De son coté, Christian Frei explique que «nous vivons à une époque d’inversion perfide et paranoïde de la vérité», dans laquelle «nous perdons tous nos repères dans [un] brouhaha». Il ajoute : «Les scientifiques sont victimes d’une nouvelle économie de l’attention qui ne vise que les clics. Réduire des relations complexes à des réponses simples est tout simplement impossible. En même temps, les scientifiques sont désagréables pour tous ceux qui utilisent des récits pour faire de la politique.»

Volker Thiel avance qu’en Suisse, «celui qui s’expose trop sur les médias sociaux se fait insulter ou même menacer». Il ajoute: «La grande question pour moi est de savoir comment la politique européenne va réagir : Va-t-elle continuer à soutenir la science ou la combattre à l’avenir, comme le fait actuellement le gouvernement américain?»

Il faut renforcer le rôle de la science pour atteindre les objectifs de développement durable

En 2015, les pays membres de l’ONU ont adopté l’Agenda 2030, un plan d’action «décliné en dix-sept objectifs de développement durable […]. Le 12 septembre 2023, à mi-chemin de la mise en oeuvre de l’agenda 2030, un groupe international d’experts indépendants publie un rapport, le Global Sustainable Development Report (GSDR)». Résultat: non seulement nous sommes loin d’avoir atteint les objectifs, mais «en raison des crises sanitaires et politiques récentes, nous sommes encore plus éloignés des objectifs qu’il y a quatre ans».

Salvatore Arico, Directeur général du Conseil international des sciences, et Valérie Verdier, Présidente-directrice générale de l’ lnstitut de recherche pour le développement, appellent à ce que les institutions financières internationales et les bailleurs de fonds soutiennent davantage la science et la recherche afin d’atteindre les objectifs de développement durable.
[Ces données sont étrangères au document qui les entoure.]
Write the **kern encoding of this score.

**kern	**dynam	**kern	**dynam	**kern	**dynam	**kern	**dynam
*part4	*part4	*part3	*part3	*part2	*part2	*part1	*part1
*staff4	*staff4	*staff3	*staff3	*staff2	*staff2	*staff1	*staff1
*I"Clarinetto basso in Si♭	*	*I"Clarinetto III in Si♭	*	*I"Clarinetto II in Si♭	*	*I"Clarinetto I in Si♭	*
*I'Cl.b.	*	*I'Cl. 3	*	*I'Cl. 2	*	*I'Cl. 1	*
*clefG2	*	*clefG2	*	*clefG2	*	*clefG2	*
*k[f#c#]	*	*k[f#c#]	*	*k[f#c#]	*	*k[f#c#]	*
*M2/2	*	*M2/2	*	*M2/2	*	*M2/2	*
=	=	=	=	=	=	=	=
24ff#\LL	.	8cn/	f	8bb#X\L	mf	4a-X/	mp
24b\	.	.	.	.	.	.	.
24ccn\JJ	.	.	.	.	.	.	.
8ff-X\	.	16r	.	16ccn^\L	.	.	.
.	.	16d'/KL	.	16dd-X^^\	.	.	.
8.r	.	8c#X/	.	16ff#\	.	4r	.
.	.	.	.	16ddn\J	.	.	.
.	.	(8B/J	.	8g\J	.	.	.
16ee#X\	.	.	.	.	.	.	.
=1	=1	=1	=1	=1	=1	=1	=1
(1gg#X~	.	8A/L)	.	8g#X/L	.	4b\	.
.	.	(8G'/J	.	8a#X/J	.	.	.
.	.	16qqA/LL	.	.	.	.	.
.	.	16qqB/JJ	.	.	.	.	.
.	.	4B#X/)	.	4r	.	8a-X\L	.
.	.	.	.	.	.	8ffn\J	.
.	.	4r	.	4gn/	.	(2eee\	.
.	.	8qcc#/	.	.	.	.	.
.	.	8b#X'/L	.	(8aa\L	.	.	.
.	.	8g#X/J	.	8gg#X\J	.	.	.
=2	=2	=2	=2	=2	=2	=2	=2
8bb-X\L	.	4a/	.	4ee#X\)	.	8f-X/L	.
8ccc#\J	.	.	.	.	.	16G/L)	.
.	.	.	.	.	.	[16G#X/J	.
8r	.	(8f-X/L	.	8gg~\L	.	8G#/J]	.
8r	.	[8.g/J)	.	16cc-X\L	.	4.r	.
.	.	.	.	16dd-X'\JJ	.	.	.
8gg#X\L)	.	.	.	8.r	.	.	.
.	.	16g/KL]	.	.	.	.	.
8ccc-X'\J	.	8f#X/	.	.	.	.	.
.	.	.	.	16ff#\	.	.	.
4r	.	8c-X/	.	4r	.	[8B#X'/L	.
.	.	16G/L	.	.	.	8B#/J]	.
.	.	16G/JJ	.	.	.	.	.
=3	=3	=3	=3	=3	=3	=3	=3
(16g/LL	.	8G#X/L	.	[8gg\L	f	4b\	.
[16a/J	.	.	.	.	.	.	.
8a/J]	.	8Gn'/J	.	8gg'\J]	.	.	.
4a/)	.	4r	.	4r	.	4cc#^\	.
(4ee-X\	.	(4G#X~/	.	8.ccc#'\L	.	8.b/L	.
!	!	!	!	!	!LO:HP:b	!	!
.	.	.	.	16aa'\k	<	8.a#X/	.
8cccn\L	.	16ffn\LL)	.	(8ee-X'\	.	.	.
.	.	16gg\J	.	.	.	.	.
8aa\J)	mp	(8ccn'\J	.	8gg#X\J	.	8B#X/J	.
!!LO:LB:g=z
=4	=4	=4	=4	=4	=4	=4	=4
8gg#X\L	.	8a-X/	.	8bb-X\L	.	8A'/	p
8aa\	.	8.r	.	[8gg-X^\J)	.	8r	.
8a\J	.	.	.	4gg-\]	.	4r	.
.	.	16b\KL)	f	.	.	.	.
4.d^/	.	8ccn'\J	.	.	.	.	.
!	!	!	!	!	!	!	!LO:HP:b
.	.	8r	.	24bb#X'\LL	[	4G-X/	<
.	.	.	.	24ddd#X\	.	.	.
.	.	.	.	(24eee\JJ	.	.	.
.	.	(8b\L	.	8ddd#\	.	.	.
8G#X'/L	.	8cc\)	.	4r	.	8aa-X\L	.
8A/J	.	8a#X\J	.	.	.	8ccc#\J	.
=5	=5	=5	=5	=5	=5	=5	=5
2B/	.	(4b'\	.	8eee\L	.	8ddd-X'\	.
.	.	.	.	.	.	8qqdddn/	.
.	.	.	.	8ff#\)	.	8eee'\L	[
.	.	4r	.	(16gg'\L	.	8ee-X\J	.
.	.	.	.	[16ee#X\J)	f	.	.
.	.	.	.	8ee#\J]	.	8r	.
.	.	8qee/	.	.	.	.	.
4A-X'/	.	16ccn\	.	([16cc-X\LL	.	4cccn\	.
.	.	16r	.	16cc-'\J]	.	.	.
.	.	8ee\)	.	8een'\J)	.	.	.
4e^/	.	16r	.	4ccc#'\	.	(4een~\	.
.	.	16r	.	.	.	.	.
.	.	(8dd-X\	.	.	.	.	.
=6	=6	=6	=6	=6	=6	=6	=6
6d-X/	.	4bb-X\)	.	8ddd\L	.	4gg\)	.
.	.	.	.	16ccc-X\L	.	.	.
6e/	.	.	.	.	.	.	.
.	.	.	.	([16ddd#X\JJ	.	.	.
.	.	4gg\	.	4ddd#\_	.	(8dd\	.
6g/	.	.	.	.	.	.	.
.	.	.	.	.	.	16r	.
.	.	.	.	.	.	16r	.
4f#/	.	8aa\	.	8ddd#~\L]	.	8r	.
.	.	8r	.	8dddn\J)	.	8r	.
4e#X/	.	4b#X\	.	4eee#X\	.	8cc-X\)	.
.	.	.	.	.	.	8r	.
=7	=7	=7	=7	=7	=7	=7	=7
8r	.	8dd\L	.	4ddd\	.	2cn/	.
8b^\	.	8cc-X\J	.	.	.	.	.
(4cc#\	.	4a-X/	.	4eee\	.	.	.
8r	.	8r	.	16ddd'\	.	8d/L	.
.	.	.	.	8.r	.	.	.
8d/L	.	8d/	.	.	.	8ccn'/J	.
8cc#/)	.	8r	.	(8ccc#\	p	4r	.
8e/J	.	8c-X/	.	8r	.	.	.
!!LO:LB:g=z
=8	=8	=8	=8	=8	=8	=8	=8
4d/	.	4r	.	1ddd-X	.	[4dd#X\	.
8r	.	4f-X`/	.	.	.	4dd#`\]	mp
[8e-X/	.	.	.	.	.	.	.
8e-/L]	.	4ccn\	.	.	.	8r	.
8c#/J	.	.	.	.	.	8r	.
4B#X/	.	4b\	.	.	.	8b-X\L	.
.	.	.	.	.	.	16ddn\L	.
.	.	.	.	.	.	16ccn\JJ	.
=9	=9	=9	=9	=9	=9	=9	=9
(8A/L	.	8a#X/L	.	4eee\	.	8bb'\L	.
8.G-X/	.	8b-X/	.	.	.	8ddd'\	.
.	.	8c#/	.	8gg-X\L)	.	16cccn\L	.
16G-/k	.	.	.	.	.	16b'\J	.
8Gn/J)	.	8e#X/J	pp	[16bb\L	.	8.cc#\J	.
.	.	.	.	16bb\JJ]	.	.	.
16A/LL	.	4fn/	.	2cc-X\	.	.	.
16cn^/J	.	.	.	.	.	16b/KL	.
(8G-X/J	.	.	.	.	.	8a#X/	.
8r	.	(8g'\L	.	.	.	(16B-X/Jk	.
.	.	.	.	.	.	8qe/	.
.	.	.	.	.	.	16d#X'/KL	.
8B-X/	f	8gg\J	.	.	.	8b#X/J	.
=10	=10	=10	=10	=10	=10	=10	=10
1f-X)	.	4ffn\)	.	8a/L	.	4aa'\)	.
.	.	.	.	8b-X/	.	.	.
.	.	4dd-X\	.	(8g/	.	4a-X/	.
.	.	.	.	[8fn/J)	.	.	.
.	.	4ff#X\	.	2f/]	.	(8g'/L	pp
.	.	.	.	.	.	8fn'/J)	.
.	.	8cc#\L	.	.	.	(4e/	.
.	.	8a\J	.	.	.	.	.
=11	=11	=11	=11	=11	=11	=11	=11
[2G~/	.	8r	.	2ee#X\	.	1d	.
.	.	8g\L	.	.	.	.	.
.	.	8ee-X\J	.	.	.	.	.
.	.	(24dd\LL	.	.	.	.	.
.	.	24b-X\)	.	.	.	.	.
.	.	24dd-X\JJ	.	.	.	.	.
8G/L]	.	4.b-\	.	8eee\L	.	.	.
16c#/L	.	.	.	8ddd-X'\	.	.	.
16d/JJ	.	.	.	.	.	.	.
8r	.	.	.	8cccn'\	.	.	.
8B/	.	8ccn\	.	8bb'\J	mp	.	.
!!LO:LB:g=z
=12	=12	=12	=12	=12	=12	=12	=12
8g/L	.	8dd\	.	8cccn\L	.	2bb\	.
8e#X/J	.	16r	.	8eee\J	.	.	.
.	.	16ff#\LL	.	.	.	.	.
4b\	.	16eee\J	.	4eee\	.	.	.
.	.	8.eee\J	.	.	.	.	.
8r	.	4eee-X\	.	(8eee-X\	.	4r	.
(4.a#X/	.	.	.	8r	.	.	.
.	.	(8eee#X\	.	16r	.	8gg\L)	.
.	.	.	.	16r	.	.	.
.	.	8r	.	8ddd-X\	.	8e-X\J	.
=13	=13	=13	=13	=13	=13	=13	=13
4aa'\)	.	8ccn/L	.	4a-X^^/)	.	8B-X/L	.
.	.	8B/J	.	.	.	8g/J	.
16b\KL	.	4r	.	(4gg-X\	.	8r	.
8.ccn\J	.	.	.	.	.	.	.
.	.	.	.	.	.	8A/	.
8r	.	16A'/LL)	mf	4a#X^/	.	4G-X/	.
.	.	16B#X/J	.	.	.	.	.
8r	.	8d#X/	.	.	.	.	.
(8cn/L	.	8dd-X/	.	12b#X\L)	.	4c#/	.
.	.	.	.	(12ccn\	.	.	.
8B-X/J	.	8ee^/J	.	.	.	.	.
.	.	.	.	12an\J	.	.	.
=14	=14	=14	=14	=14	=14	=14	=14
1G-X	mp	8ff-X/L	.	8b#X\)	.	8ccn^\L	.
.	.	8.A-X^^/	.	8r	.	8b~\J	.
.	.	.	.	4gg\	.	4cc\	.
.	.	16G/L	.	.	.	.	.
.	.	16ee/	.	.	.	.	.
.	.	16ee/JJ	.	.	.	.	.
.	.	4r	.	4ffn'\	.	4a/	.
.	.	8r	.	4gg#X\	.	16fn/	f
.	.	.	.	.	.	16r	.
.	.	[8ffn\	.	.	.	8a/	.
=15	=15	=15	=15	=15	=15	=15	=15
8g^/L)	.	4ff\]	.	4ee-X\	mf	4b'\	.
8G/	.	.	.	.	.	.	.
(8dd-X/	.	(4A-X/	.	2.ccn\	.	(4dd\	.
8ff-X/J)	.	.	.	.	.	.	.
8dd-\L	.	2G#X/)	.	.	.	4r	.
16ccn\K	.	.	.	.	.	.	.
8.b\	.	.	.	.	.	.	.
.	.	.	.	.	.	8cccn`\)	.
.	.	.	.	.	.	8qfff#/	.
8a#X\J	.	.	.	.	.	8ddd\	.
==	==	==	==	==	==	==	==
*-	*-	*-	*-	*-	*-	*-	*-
En effet, le GSDR «rappelle [que le] changement de paradigme doit s’accompagner d’une modification radicale de notre système de financement de la recherche». (Le Monde)

Cette préoccupation fait écho en Suisse, plus particulièrement dans le canton de Vaud, où une coalition d’associations et de mouvements écologistes s’est mobilisée pour «revendiquer une politique climatique vaudoise plus ambitieuse». La coalition a «mis en avant un audit de l’EPFL jugeant les mesures actuelles du Plan climat cantonal insuffisantes pour atteindre les objectifs climatiques […] jusqu’en 2030 […]». (Le Courrier)

 

 

«Les scientifiques risquent de perdre leur crédibilité»

«[L]a voie traditionnelle de diffusion des nouvelles connaissances scientifiques est très longue». En effet les chercheur·es doivent passer par le processus de peer review, pour que «l’étude reçoive un label de qualité», où des «experts externes vérifient et découvrent des erreurs. L’équipe retravaille alors son article. Ce n’est qu’à ce moment-là qu’il est publié dans la revue spécialisée, désormais consultable par tous».

Néanmoins, lors de la pandémie du COVID-19 la «tendance à publier des données le plus rapidement possible et sans vérification externe» était justifiée par la «pression temporelle d’une pandémie». Aujourd’hui cette «pression» est dépassée, mais «la pratique de la présentation de données sans peer review a pris de l’ampleur, notamment dans le domaine biomédical», mais aussi dans le domaine de l’intelligence artificielle, puisque «ni les chercheurs ni la société ne veulent attendre des mois que les nouvelles connaissances soient soumises au contrôle technique». Cette pratique devient dangereuse du moment où «des études doivent être corrigées et des conclusions modifiées en public avec une belle régularité», en amenant «le public [à perdre] confiance dans la science dans son ensemble.Et aussi dans ceux qui diffusent ces messages avec empressement».

 

Scientifiques agacés par les pseudo-expert∙es

Deux professeurs ont publié un guide satirique, L’expertise sans peine, afin de dénoncer la «profusion de pseudo-experts dans la sphère médiatique». S’étant «inspirés de figures omniprésentes sur les plateaux télévisés français», leur ouvrage comporte une première partie composée d’exercices «loufoques». La seconde partie, plus sérieuse, revient sur le besoin d’expertise.

Les auteurs ne font pas un reproche direct aux médias, mais critiquent le système en lui-même. Disponibles, les pseudo-expert∙es entrent dans le circuit, reçoivent une fausse légitimité à travers les médias et reviennent mettre leur grain de sel encore et encore.